In the room in front of me I can see the cafeteria at Sick Kids hospital. A place where people can take a short break from the dreary sameness of their hospital room, their desk, their lab. A room full of tables and chairs, where people have lunch or dinner, drink coffee, study, read, and even sleep. Where parents can take their children to look out the windows and see the cars passing by, some impatient and damn close to getting into an accident. To see the old sandstone brick building across the street that is going to be demolished and replaced with a YMCA center. To see the thin trees lining the sidewalk, where people are walking hand in hand, without a care in the world. To see the buses lined up down the street, just around the corner from the bus station. To see the homeless person tagger by, drunk, maybe with fatigue or fear, clutching their mismatched clothes tight to themselves.

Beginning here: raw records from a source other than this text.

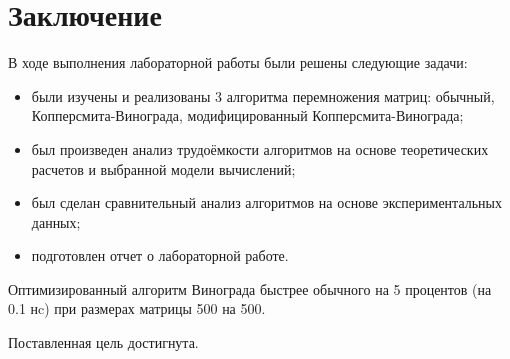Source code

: \chapter*{Заключение}

В ходе выполнения лабораторной работы были решены следующие задачи:

\begin{itemize}
	\item были изучены и реализованы 3 алгоритма перемножения матриц: обычный, Копперсмита-Винограда, модифицированный Копперсмита-Винограда;
	
	\item был произведен анализ трудоёмкости алгоритмов на основе теоретических расчетов и выбранной модели вычислений;
	\item был сделан сравнительный анализ алгоритмов на основе экспериментальных данных;
	
	\item подготовлен отчет о лабораторной работе.
\end{itemize}

Оптимизированный алгоритм Винограда быстрее обычного на 5 процентов (на 0.1 нc)  при размерах матрицы 500 на 500.

Поставленная цель достигнута.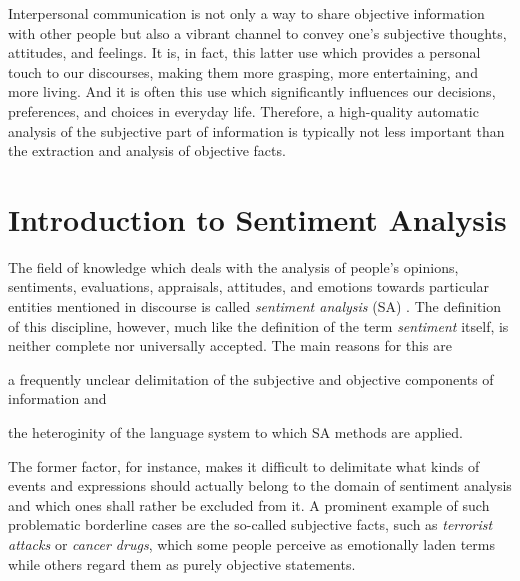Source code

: 

Interpersonal communication is not only a way to share objective
information with other people but also a vibrant channel to convey
one's subjective thoughts, attitudes, and feelings.  It is, in fact,
this latter use which provides a personal touch to our discourses,
making them more grasping, more entertaining, and more living.  And it
is often this use which significantly influences our decisions,
preferences, and choices in everyday life.  Therefore, a high-quality
automatic analysis of the subjective part of information is typically
not less important than the extraction and analysis of objective
facts.

\section{Introduction to Sentiment Analysis}

The field of knowledge which deals with the analysis of people's
opinions, sentiments, evaluations, appraisals, attitudes, and emotions
towards particular entities mentioned in discourse is called
\emph{sentiment analysis} (SA) \citep{Liu:12}.  The definition of this
discipline, however, much like the definition of the term
\emph{sentiment} itself, is neither complete nor universally accepted.
The main reasons for this are
\begin{inparaenum}
  \item a frequently unclear delimitation of the subjective and
    objective components of information and
  \item the heteroginity of the language system to which SA methods
    are applied.
\end{inparaenum}

The former factor, for instance, makes it difficult to delimitate what
kinds of events and expressions should actually belong to the domain
of sentiment analysis and which ones shall rather be excluded from it.
A prominent example of such problematic borderline cases are the
so-called subjective facts, such as \emph{terrorist attacks} or
\emph{cancer drugs}, which some people perceive as emotionally laden
terms while others regard them as purely objective statements.

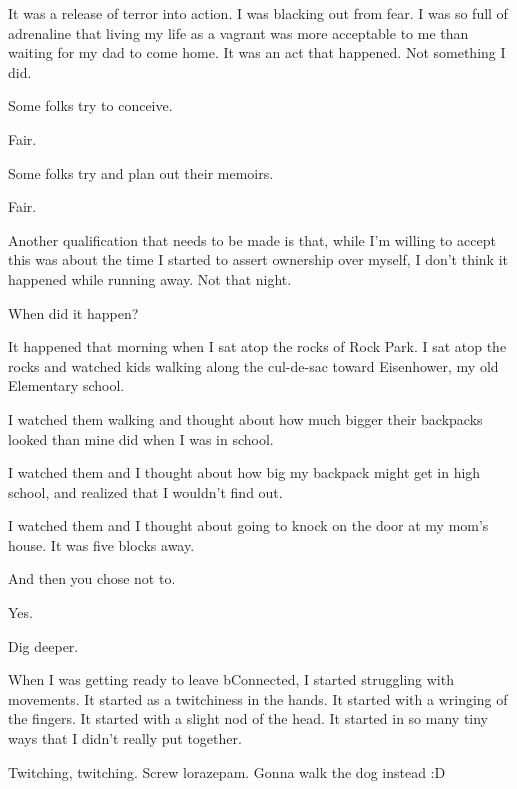 \begin{paracol}{2}
\begin{leftcolumn}
It was a release of terror into action. I was blacking out from fear. I was so full of adrenaline that living my life as a vagrant was more acceptable to me than waiting for my dad to come home. It was an act that happened. Not something I did.

\begin{ally}
Some folks try to conceive.
\end{ally}
Fair.

Some folks try and plan out their memoirs.

\begin{ally}
Fair.
\end{ally}
Another qualification that needs to be made is that, while I'm willing to accept this was about the time I started to assert ownership over myself, I don't think it happened while running away. Not that night.

\begin{ally}
When did it happen?
\end{ally}
It happened that morning when I sat atop the rocks of Rock Park. I sat atop the rocks and watched kids walking along the cul-de-sac toward Eisenhower, my old Elementary school.

I watched them walking and thought about how much bigger their backpacks looked than mine did when I was in school.

I watched them and I thought about how big my backpack might get in high school, and realized that I wouldn't find out.

I watched them and I thought about going to knock on the door at my mom's house. It was five blocks away.

\begin{ally}
And then you chose not to.
\end{ally}
Yes.

\begin{ally}
Dig deeper.
\end{ally}
\newpage

When I was getting ready to leave bConnected, I started struggling with movements. It started as a twitchiness in the hands. It started with a wringing of the fingers. It started with a slight nod of the head. It started in so many tiny ways that I didn't really put together.

Twitching, twitching. Screw lorazepam. Gonna walk the dog instead :D


\end{leftcolumn}
\end{paracol}
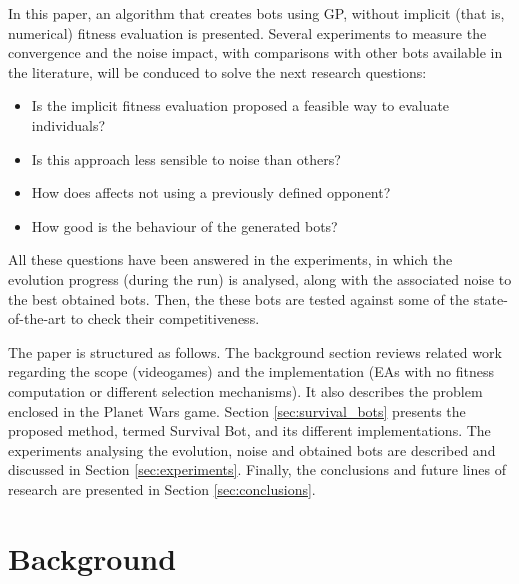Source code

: \documentclass[conference]{IEEEtran}
\begin{document}
In this paper, an algorithm that creates bots using GP, without implicit (that is, numerical) fitness evaluation is presented. Several experiments to measure the convergence and the noise impact, with comparisons with other bots available in the literature, will be conduced to solve the next research questions:
\begin{itemize}
\item Is the implicit fitness evaluation proposed a feasible way to evaluate individuals?
\item Is this approach less sensible to noise than others?
\item How does affects not using a previously defined opponent?
\item How good is the behaviour of the generated bots?
\end{itemize}

All these questions have been answered in the experiments, in which the evolution progress (during the run) is analysed, along with the associated noise to the best obtained bots. Then, the these bots are tested against some of the state-of-the-art to check their competitiveness.

The paper is structured as follows. The background section reviews related work regarding the scope (videogames) and the implementation (EAs with no fitness computation or different selection mechanisms). It also describes the problem enclosed in the Planet Wars game.
Section \ref{sec:survival_bots} presents the proposed method, termed {Survival Bot}, and its different implementations.
The experiments analysing the evolution, noise and obtained bots are described and discussed in Section \ref{sec:experiments}. Finally, the conclusions and future lines of research are presented in Section \ref{sec:conclusions}.



%
\section{Background}

\end{document}
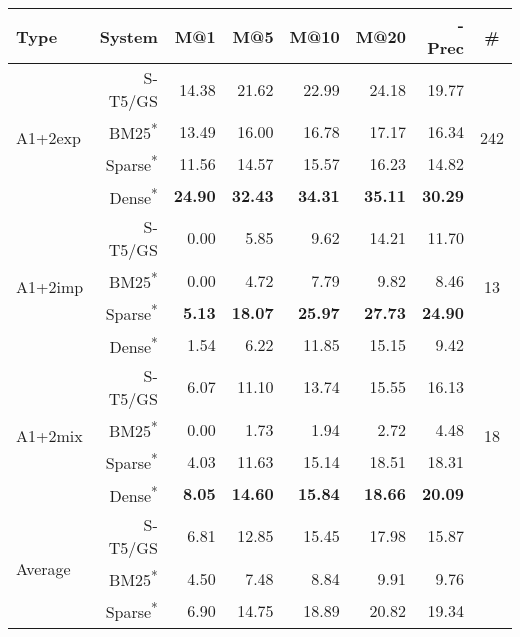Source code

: \documentclass[11pt]{article}
\begin{document}
\begin{table*}[]
    \centering
    \begin{tabular}{l|r|r|r|r|r|r|c}
       Type &  System &  M@1 &  M@5 &  M@10 &  M@20 &  -Prec &  \# \\
    \hline
    \hline
    \multirow{4}{4em}{A1+2exp} &    S-T5/GS &  14.38 &  21.62 &   22.99 &   24.18 &        19.77 &      \multirow{4}{2em}{242} \\
     &    BM25\textsuperscript{*} &  13.49 &  16.00 &   16.78 &   17.17 &        16.34 &       \\
     &    Sparse\textsuperscript{*} &  11.56 &  14.57 &   15.57 &   16.23 &        14.82 &       \\
     &    Dense\textsuperscript{*} &  \textbf{24.90} &  \textbf{32.43} &   \textbf{34.31} &   \textbf{35.11} &        \textbf{30.29} &       \\
    \hline
    \multirow{4}{4em}{A1+2imp} &    S-T5/GS &   0.00 &   5.85 &    9.62 &   14.21 &        11.70 &       \multirow{4}{2em}{13} \\
     &    BM25\textsuperscript{*} &   0.00 &   4.72 &    7.79 &    9.82 &         8.46 &        \\
     &    Sparse\textsuperscript{*} &   \textbf{5.13} &  \textbf{18.07} &   \textbf{25.97} &   \textbf{27.73} &        \textbf{24.90} &        \\
     &    Dense\textsuperscript{*} &   1.54 &   6.22 &   11.85 &   15.15 &         9.42 &        \\
    \hline
    \multirow{4}{4em}{A1+2mix} &    S-T5/GS &   6.07 &  11.10 &   13.74 &   15.55 &        16.13 &       \multirow{4}{2em}{18} \\
     &    BM25\textsuperscript{*} &   0.00 &   1.73 &    1.94 &    2.72 &         4.48 &        \\
     &    Sparse\textsuperscript{*} &   4.03 &  11.63 &   15.14 &   18.51 &        18.31 &        \\
     &    Dense\textsuperscript{*} &   \textbf{8.05} &  \textbf{14.60} &   \textbf{15.84} &   \textbf{18.66} &        \textbf{20.09} &        \\
    \hline
    \hline
       \multirow{4}{4em}{Average} &    S-T5/GS &   6.81 &  12.85 &   15.45 &   17.98 &        15.87 &        \\
        &    BM25\textsuperscript{*} &   4.50 &   7.48 &    8.84 &    9.91 &         9.76 &         \\
        &    Sparse\textsuperscript{*} &   6.90 &  14.75 &   18.89 &   20.82 &        19.34 &        \\

\end{tabular}
\end{table*}
\end{document}
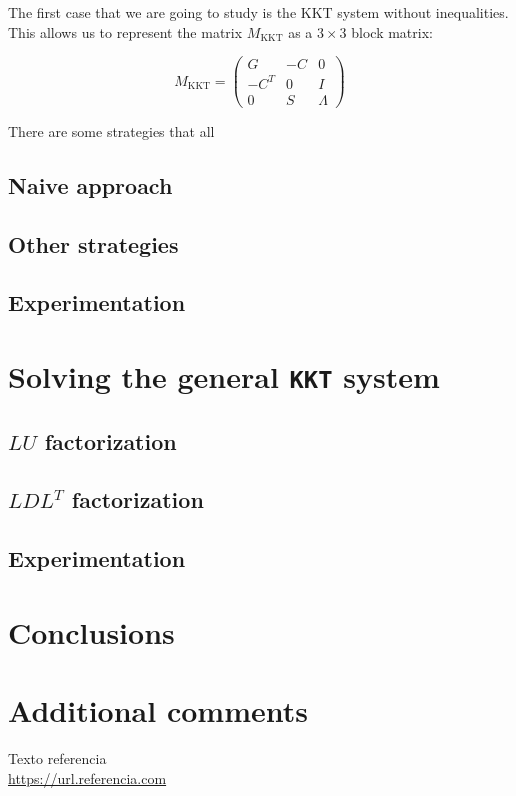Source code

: \documentclass[11pt,a4paper]{article}
\begin{document}
The first case that we are going to study is the KKT system without inequalities.
This allows us to represent the matrix $M_{\text{KKT}}$ as a $3 \times 3$ block
matrix:

\[
  M_{\text{KKT}} =
  \begin{pmatrix}
    G & -C & 0 \\
    -C^T & 0 & I \\
    0 & S & \Lambda
  \end{pmatrix}
\]

There are some strategies that all

\subsection{Naive approach}

\subsection{Other strategies}

\subsection{Experimentation}

\section{Solving the general \texttt{KKT} system}

\subsection{$LU$ factorization}

\subsection{$LDL^T$ factorization}

\subsection{Experimentation}

\section{Conclusions}

\section{Additional comments}

\newpage

\begin{thebibliography}{5}

Texto referencia
\\\url{https://url.referencia.com}

\end{thebibliography}
\end{document}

It's now time for visitors to go home. But not all parents will leave. They will stay by their children for as long as they can. They will be asked to leave, and most will simply go, promising to return as soon as they can the next day. The child is sad, but if they are old enough, they understand that Mom and Dad can't always be there. If they can, the parents will be back at their child's bedside first thing in the morning. Not everyone can. Some have jobs they have to go back to; they have to make money, just like everyone else. So they work their day, constantly worried about what is happening when they aren't there. Is she OK? What about his tests today? Will they call me with the results?

I can only just imagine what it would be like to have a child in Sick Kids. The fear, the uncertainty. I think its the not knowing that would get to me the most. Until we really know what is wrong, you feel so helpless. You are there to protect your child. It is your job to keep them safe, to light the way home. When they are sick, all you can do is stand by them, try to keep them happy and not afraid. To understand what the doctor is trying to say, and to make the best choices you can for your child.

What do you do when you hear that it's something you can do very little about? Cancer. Leukemia. Some blood disease that has no cure. I don't really want to know. I'm sure that we'd do our best, keep a bright face in front of our child. We'd be strong. But we'd be weak too. When we are alone. When it's OK to cry. When it's OK to rage at God for what has been done to your child. When it's OK to feel despair, because we all do. It's only human.

Thank God for Sick Kids. For any hospital for that matter. Because they try to make the world OK again. They try to help. And we need help, because we aren't all heros. Most parents are just people, trying to do right by their children and by themselves. They want their children to be happy. And with some help they will be; you'd be surprised at how much joy a child can find in the world, even when their parents can't.

In the room in front of me I can see boundless love. I can see struggle, and resignation, and despair. Most of all, I can see hope. The hope that gets people through the day, minute by minute, second by endless second as they wait. Wait for good news, and bad.